--- START ---

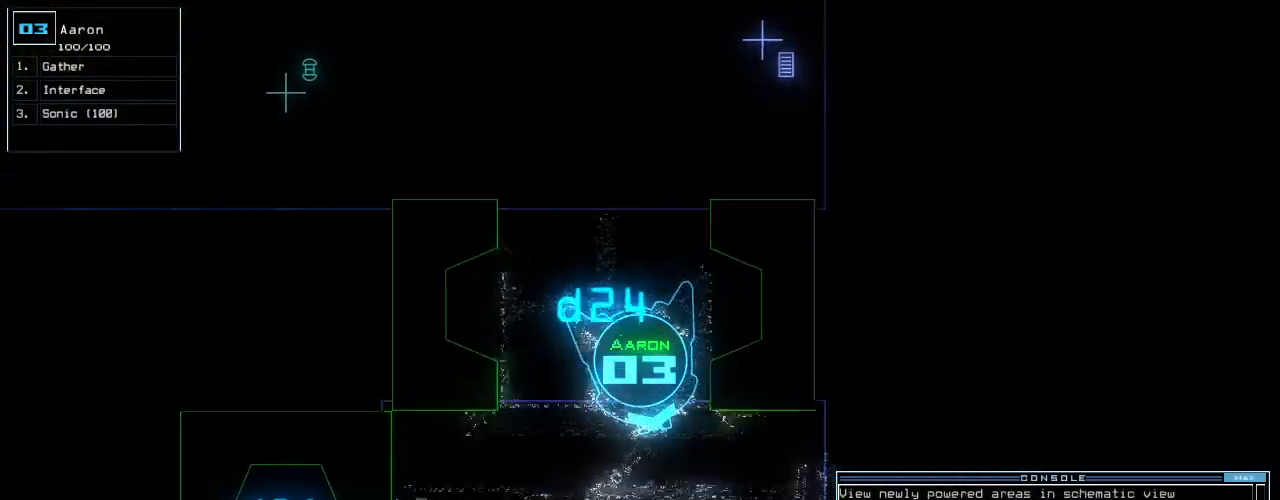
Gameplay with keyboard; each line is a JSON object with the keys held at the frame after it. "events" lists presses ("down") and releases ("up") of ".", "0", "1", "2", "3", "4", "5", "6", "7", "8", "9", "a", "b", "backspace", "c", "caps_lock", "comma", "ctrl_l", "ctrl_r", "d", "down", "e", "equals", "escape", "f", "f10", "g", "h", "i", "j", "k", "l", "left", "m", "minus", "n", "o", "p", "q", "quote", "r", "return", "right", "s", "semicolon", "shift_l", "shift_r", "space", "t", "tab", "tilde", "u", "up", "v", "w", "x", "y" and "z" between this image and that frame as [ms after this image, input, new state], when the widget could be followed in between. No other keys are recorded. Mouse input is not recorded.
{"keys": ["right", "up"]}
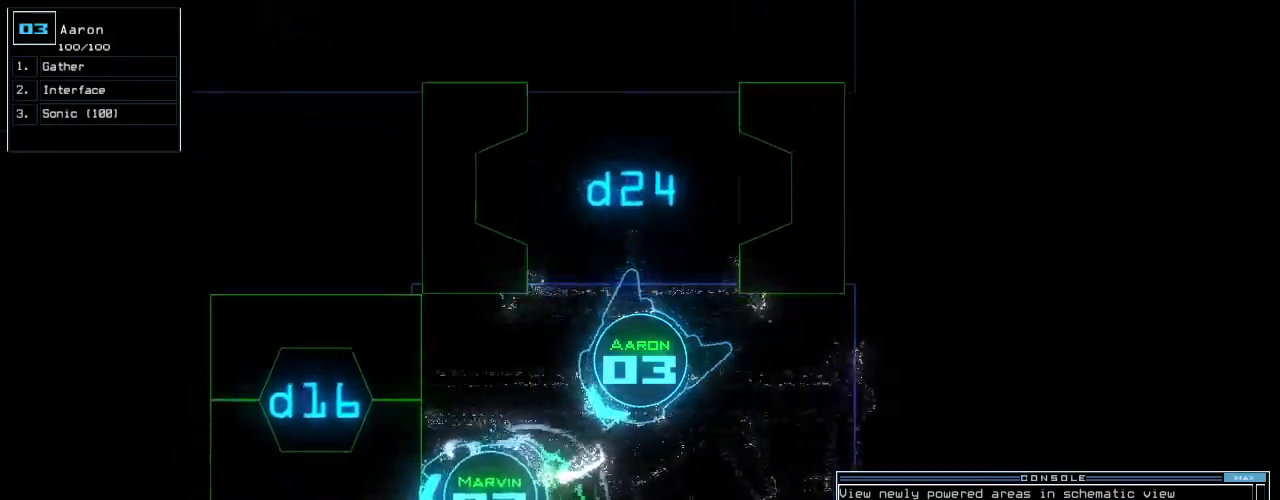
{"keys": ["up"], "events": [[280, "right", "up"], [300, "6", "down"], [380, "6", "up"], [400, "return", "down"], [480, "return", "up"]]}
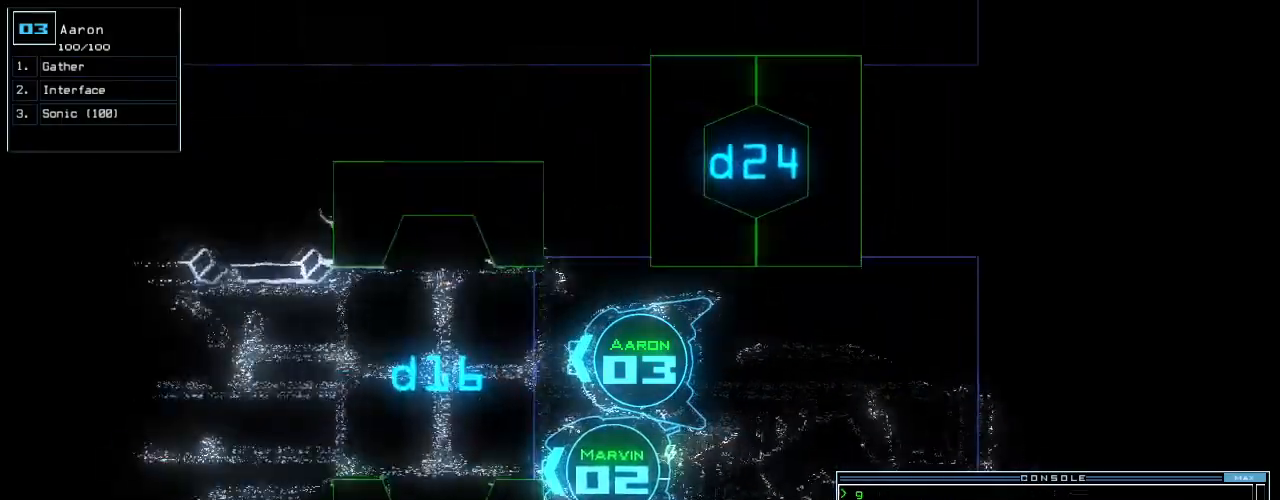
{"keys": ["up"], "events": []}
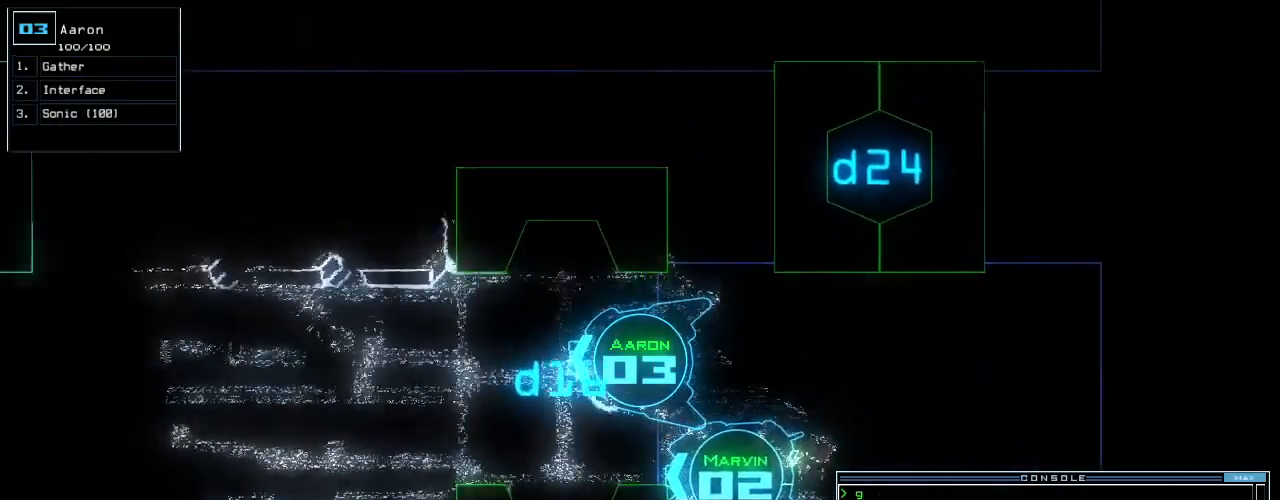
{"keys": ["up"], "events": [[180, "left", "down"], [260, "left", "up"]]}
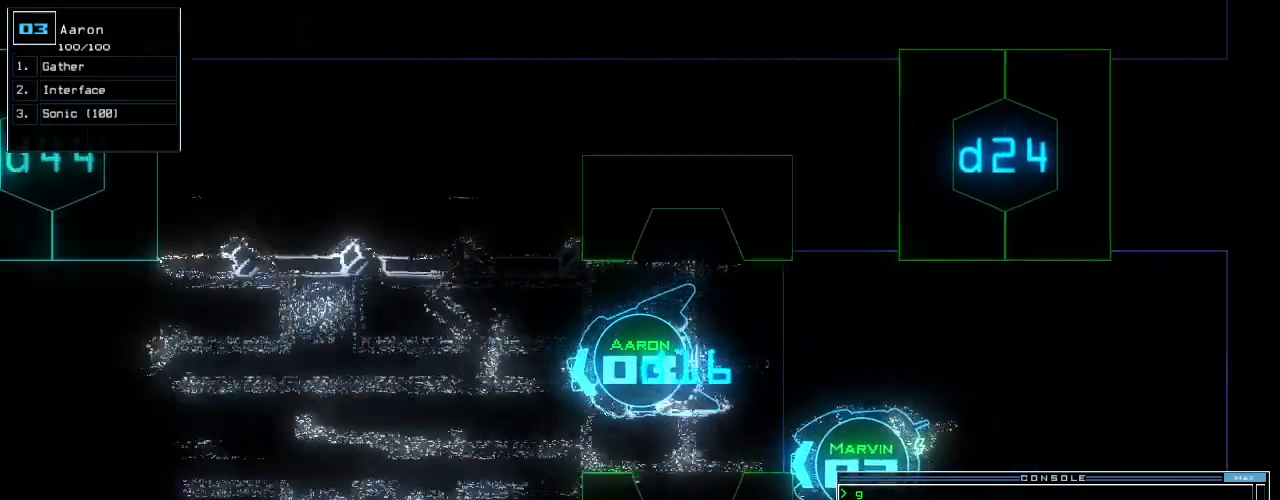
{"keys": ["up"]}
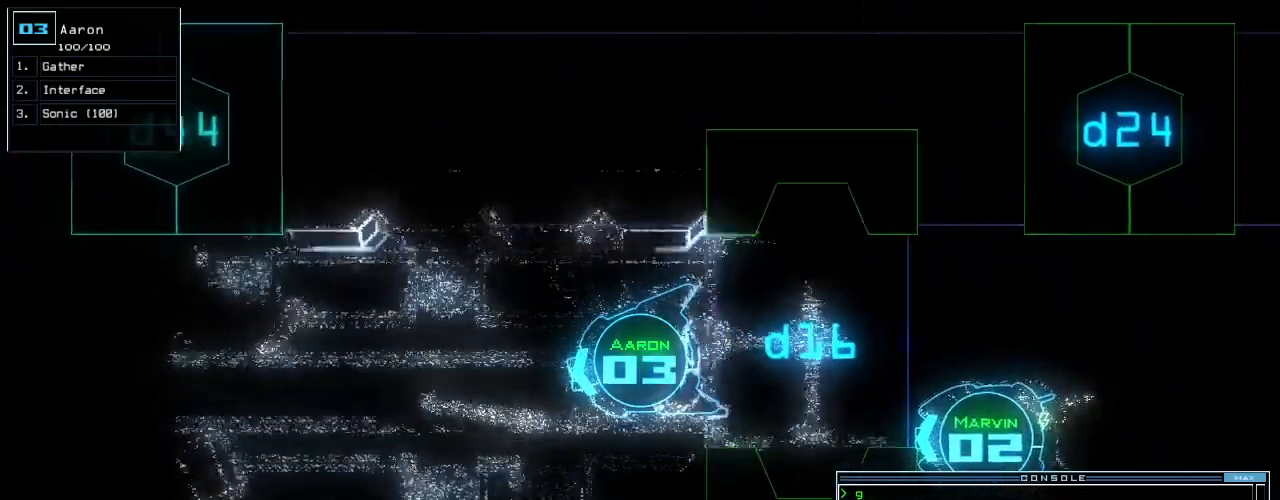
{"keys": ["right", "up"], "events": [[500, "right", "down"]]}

--- END ---

What to produce
The result should be every line of the material that contains the word "events", so copy those lines.

Answer to this task
Gameplay with keyboard; each line is a JSON object with the keys held at the frame after it. "events" lists presses ("down") and releases ("up") of ".", "0", "1", "2", "3", "4", "5", "6", "7", "8", "9", "a", "b", "backspace", "c", "caps_lock", "comma", "ctrl_l", "ctrl_r", "d", "down", "e", "equals", "escape", "f", "f10", "g", "h", "i", "j", "k", "l", "left", "m", "minus", "n", "o", "p", "q", "quote", "r", "return", "right", "s", "semicolon", "shift_l", "shift_r", "space", "t", "tab", "tilde", "u", "up", "v", "w", "x", "y" and "z" between this image and that frame as [ms after this image, input, new state], when the widget could be followed in between. No other keys are recorded. Mouse input is not recorded.
{"keys": ["up"], "events": [[280, "right", "up"], [300, "6", "down"], [380, "6", "up"], [400, "return", "down"], [480, "return", "up"]]}
{"keys": ["up"], "events": []}
{"keys": ["up"], "events": [[180, "left", "down"], [260, "left", "up"]]}
{"keys": ["right", "up"], "events": [[500, "right", "down"]]}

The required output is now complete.